Stadtarchiv Karlsruhe 8/PBS oI 16.

Friedrich VI. von Baden-Durlach

Markgraf, * 16. November 1617 Durlach, † 10. Januar 1677 Durlach, ev., ∞ 1. 1642 Christine Magdalene von Pfalz-Kleeburg († 1662), 8 Kinder, 2. Johanna von Sendau, 4 Kinder.
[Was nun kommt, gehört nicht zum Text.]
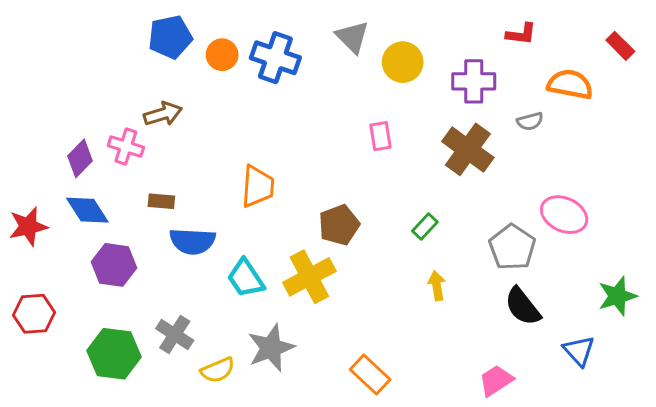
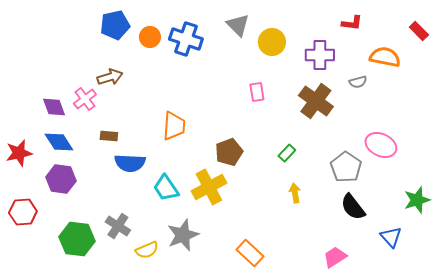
pink cross: (126, 147) -> (85, 99), turned 35
purple diamond: (80, 158) -> (54, 107), turned -65
purple hexagon: (114, 265) -> (61, 179), moved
Der Sohn Friedrichs V. absolvierte eine militärische Laufbahn und diente während des 30-jährigen Kriegs in den Heeren Bernhards von Weimar und der Schweden. Auch nach 1648 blieb er in schwedischen Diensten und stieg zum Generalfeldmarschall in den Kriegen im Ostseeraum auf, bewährte sich im Krieg gegen die Türken ab 1663 und kämpfte ab 1674 im Holländischen Krieg als Generalfeldmarschall gegen die Truppen Ludwigs XIV. Vom Kaiser erhielt Friedrich VI. den Titel einer „Durchlaucht". 1676 eroberte er die von Franzosen besetzte Festung Philippsburg und gliederte sie in die Markgrafschaft ein.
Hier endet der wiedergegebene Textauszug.